Tuesday, October 26, 2010

Why Do I Care?

I haven't lived within the boundaries of Metro Toronto since 1998. The last Toronto election I voted in was also the FIRST Metro Toronto election after the "megacity" was created. Since then our family has moved around, but for the most part we've been within the boundaries of the Greater Toronto Area (some "greater" than others).

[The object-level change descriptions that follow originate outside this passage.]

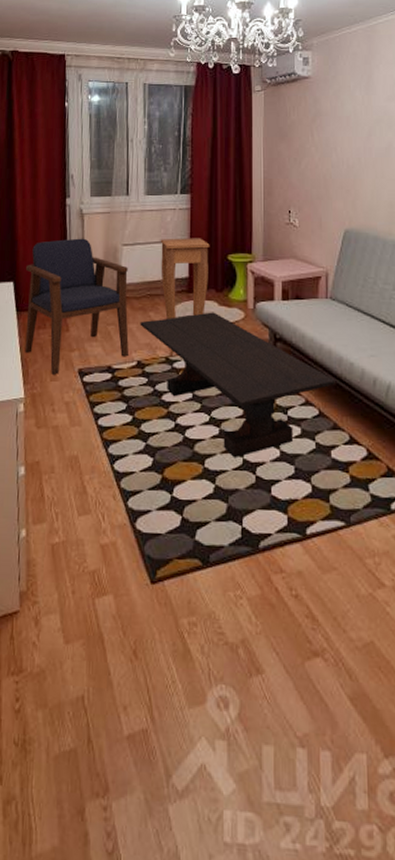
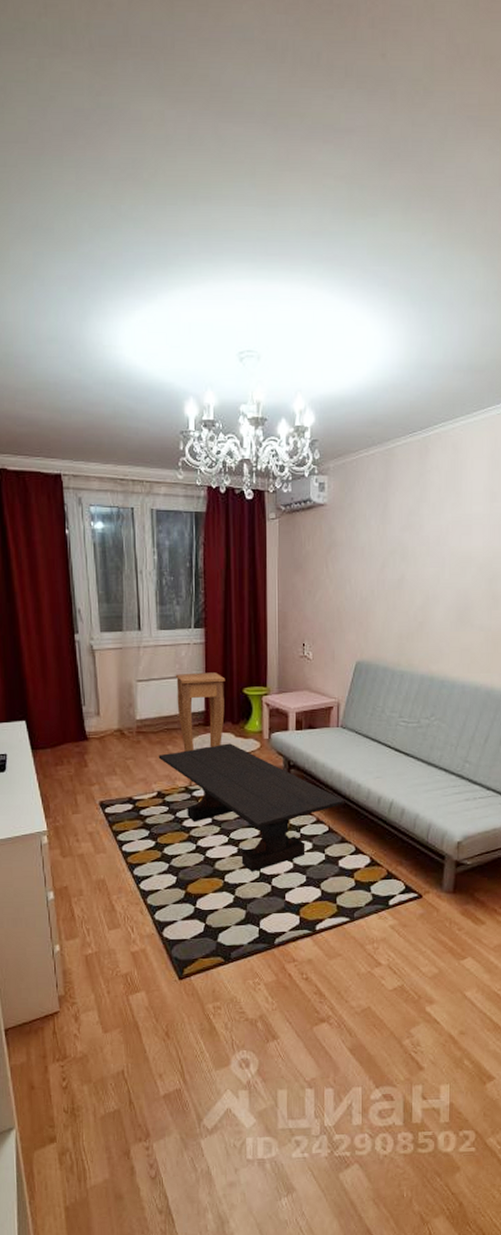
armchair: present [25,238,129,375] -> none [37,675,148,808]

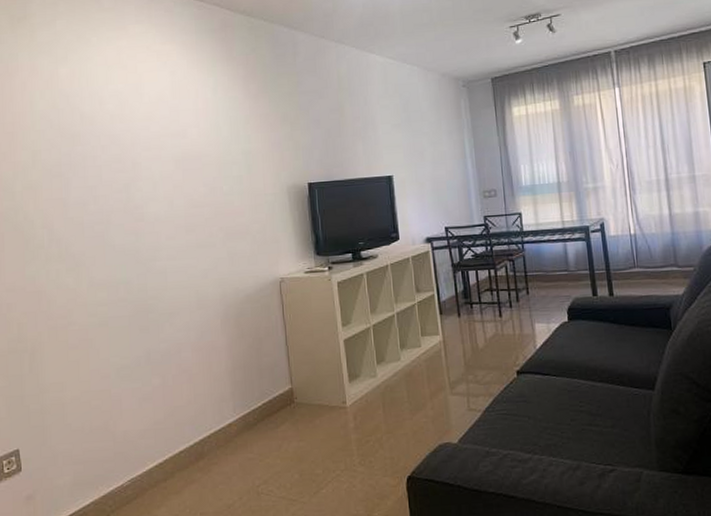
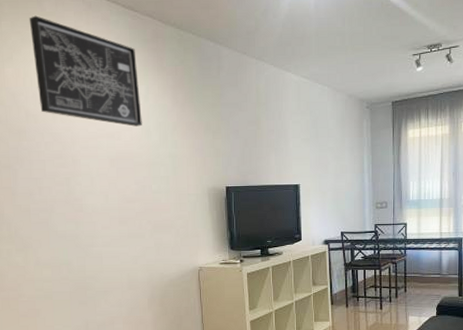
wall art: none [86,12,211,123] -> present [29,15,142,127]

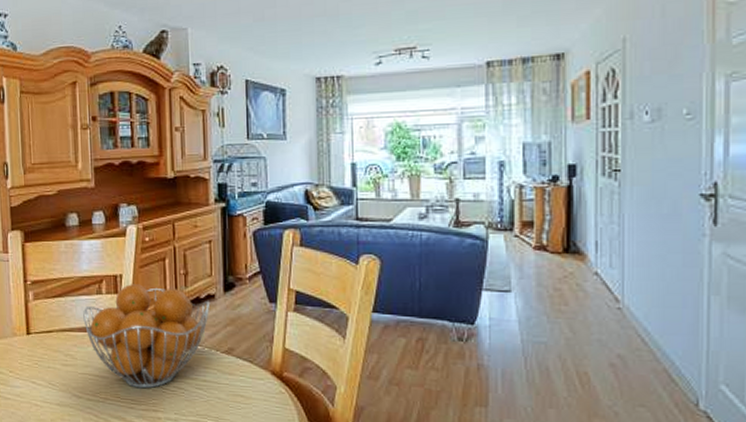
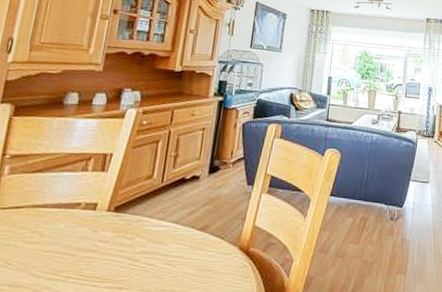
fruit basket: present [83,284,211,389] -> none [61,163,195,266]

So you might wonder why I care about who was elected Mayor of Toronto. Here are a few reasons:

  1. I may not live there anymore, but I really do love Toronto. I love wandering around downtown. I love Queen West and the Beaches (wait, the Beach?). I love the entertainment district and all of the mega-musicals put on by Mirvish Productions and Dancap, among others. I love the smaller theatres like Passe Muraille, the Factory, Soulpepper and CanStage. I love the fact that I can walk all over downtown Toronto in the middle of winter without a coat using the PATH system. I love watching baseball games at SkyDome (I will never admit that it's no longer called SkyDome, so don't even try to make me.) I love the Toronto Islands. Most of all, I love the people - well, most of them, anyway. So I don't want to see a loudmouth politician screw up "my" city. I also don't want any Lastman-sized international embarrassments (African cannibals, anyone? How does that compare to wanting someone's wife to be go over to Iran and be raped? Hmmm...)

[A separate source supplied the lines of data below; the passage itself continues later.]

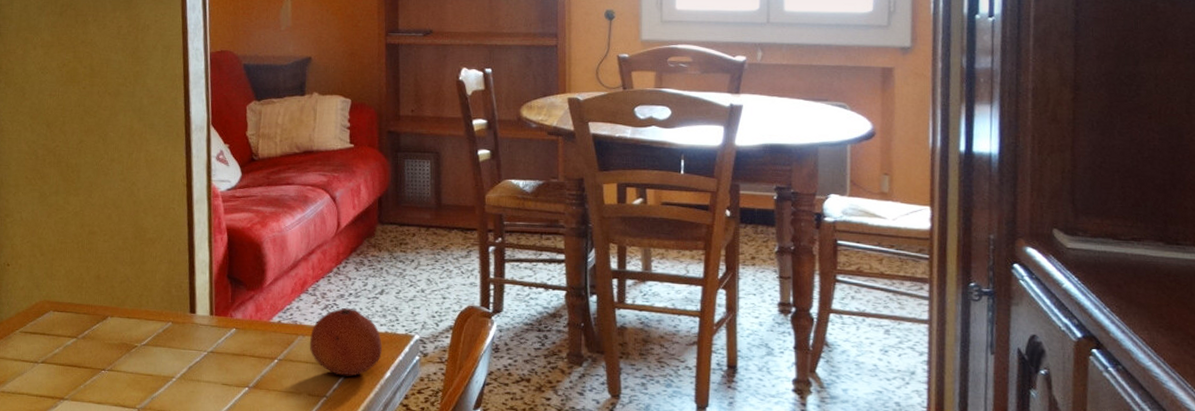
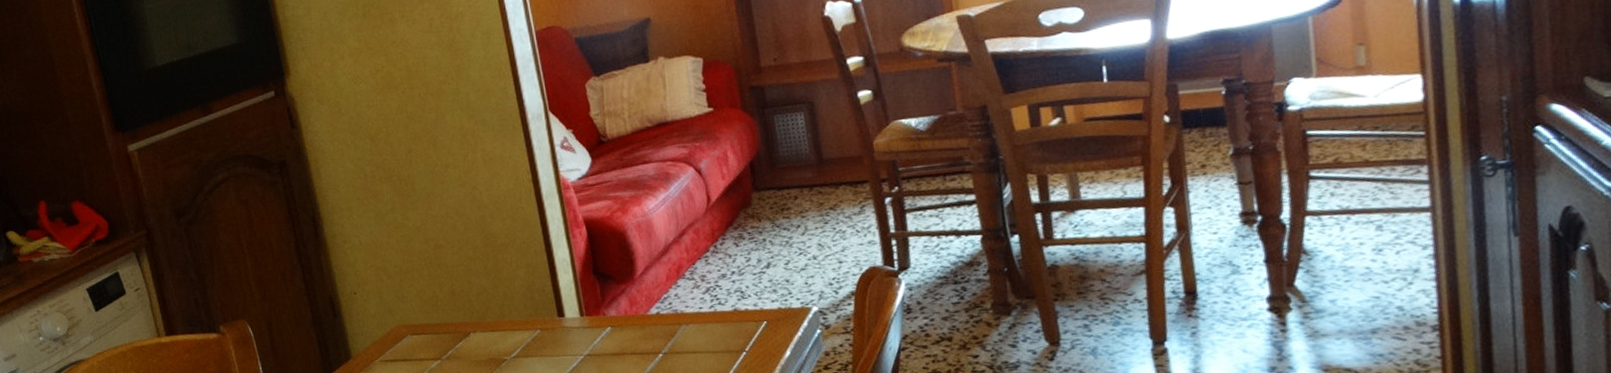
fruit: present [309,308,382,376] -> none [694,288,778,362]

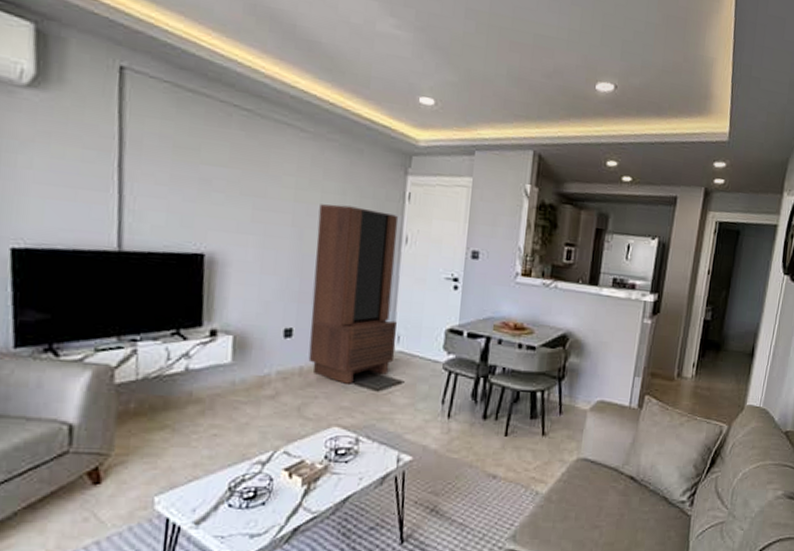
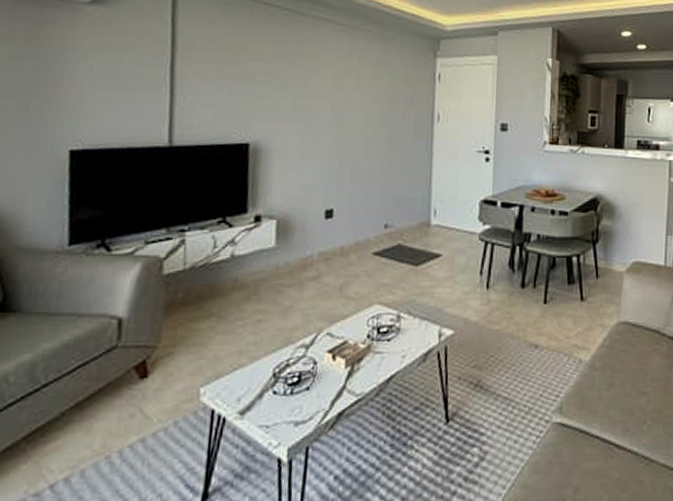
bookcase: present [308,204,399,384] -> none [349,89,434,261]

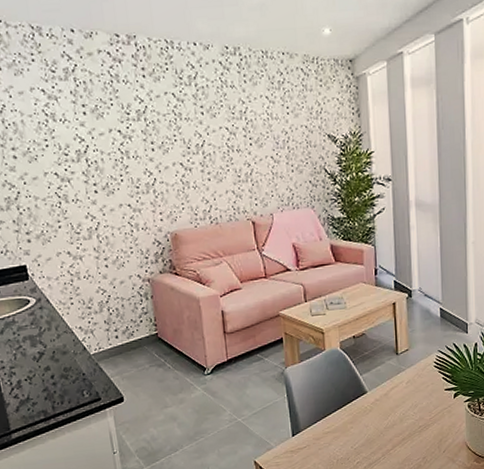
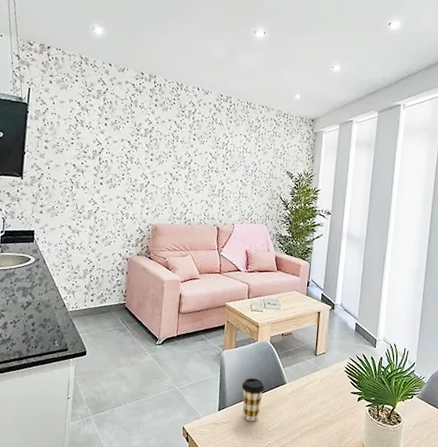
coffee cup: none [315,393,342,442] -> present [242,378,265,421]

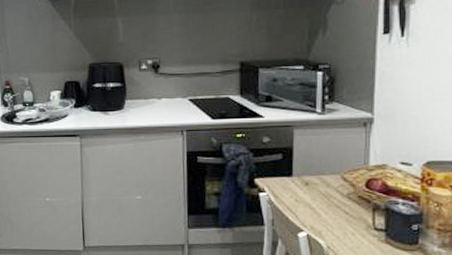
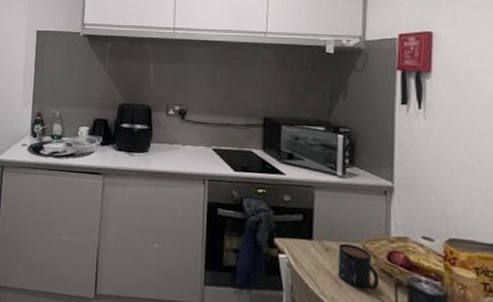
mug: none [316,176,357,216] -> present [337,243,379,290]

  2. The truth is, what happens in Toronto affects the whole province to a certain extent, most notably the 905 area (for those not familiar with Toronto, this is a horseshoe-shaped area outside of Toronto thus called because of their "905" area codes.) If not a majority, then a lot of 905-ers are commuters. We may start our mornings in Oshawa, Pickering or Mississauga, but we spend our days firmly in the 416. Gridlock and public transit are issues that don't just affect Toronto residents. 
  3. Again, because so many 905-ers work in Toronto, if you mess up the economy of Toronto, you mess up the economy of a much wider area. Even if you don't take into account the commuters, products and services are regularly traded amongst the cities of south-central Ontario. The economy of the country's largest city has a ripple effect across the whole area, at minimum.

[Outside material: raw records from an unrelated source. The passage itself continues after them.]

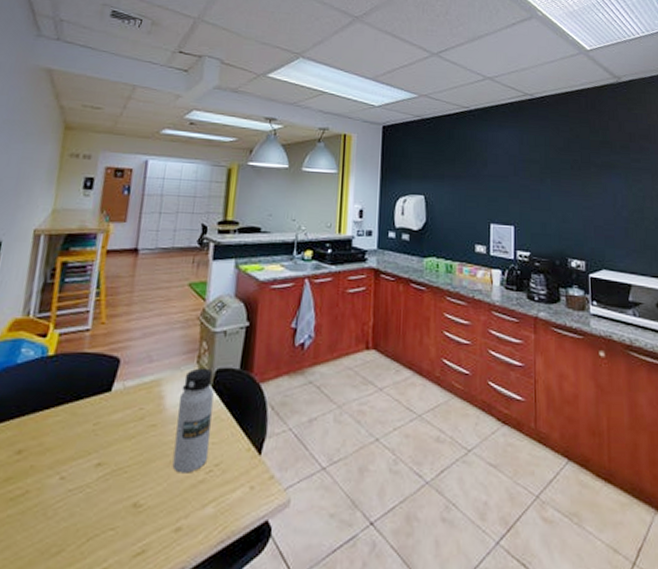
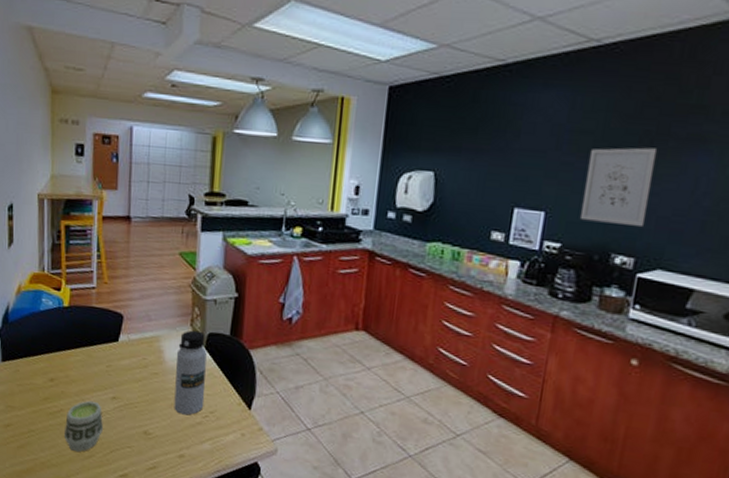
cup: none [24,472,82,548] -> present [63,400,104,452]
wall art: none [540,172,586,234] -> present [581,147,658,226]

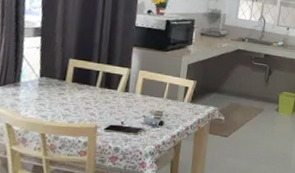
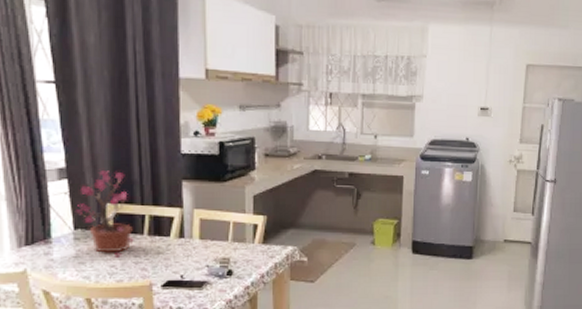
potted plant: none [42,32,88,103] -> present [74,169,134,257]

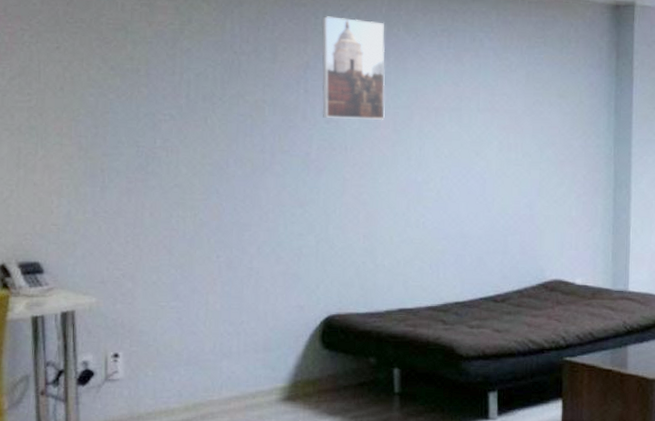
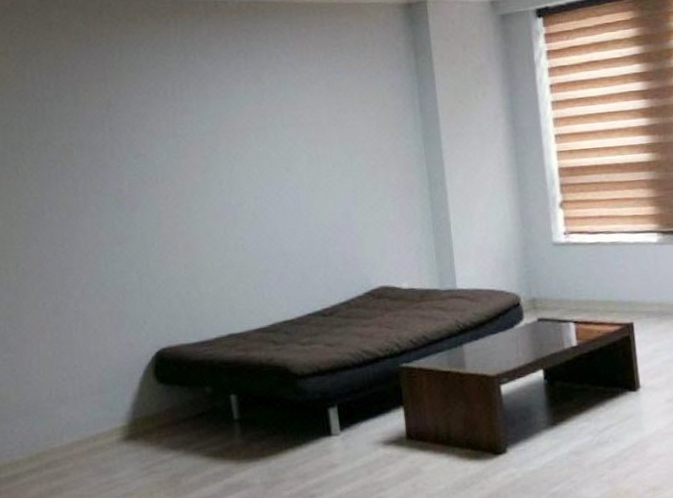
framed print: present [321,16,386,121] -> none [118,51,192,153]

  4. I was talking to someone last night who works in social services in Toronto. The look on his face when told Rob Ford was elected said it all. Outside of the Great Depression, this may be the worst thing to ever happen to the poor, under-privileged, and mentally and physically-challenged people in Toronto's history.
  5. Why is it that the right wing is so against funding for arts organizations? My guess is that most of them can't read a book or have the attention span to sit through a play, but that's just my (somewhat biased) opinion. Arts organizations in Toronto are surely quaking today. Hopefully many of them have been making plans based on this possibility, because they can be sure sure to lose most, if not all, of their funding if Ford gets his way. It amazes me how people think this is such a huge waste of their tax dollars. Do you know how much Toronto currently spends per capita on the arts? THIRTEEN DOLLARS. Yes, that's right: $13 of your hard-earned money goes to support the arts. How much do you spend on coffee in a week? Or on take-out meals? Or anything else. You can't afford $13 per year to support thousands of artists and workers in arts organizations that bring in millions of dollars to Toronto's economy not only through ticket sales, but through hotels and restaurants as well? An article in the Star says that Pantalone and Smitherman both hoped to raise that spending to $25 per year. San Francisco, to compare one city to another, spends $86 per year on the arts. Yet Toronto, for example, is the third-largest centre for English-speaking theatre in world, behind only New York City and London.
  6. Toronto will host World Pride Day in 2014, just a few months before the next mayoral election. Can anyone picture Rob Ford riding on a float in the Pride parade? Me neither. With the cuts that he surely wants to make to their funding, the entire experience will likely be embarrassing. However, I have faith in the Pride Week organizers, and I'm sure they'll find a way to get around the whole "bigoted mayor" thing.
I am not completely terrified of Rob Ford as mayor - just yet. I admittedly do not know much about those who have been elected as councillors, and so I don't know how much of his mandate he will really be able to pass. It could be - as many have speculated - that we'll have gridlock until the next election. Not that four years of a stalemate is a good thing, either, as we've seen in our years of minority federal governments, but at least it may mitigate the damage Ford will likely do. With any sort of luck, we can all just look back on the Rob Ford experience in four years as an amusing anecdote, and let the grownups go back to running the city.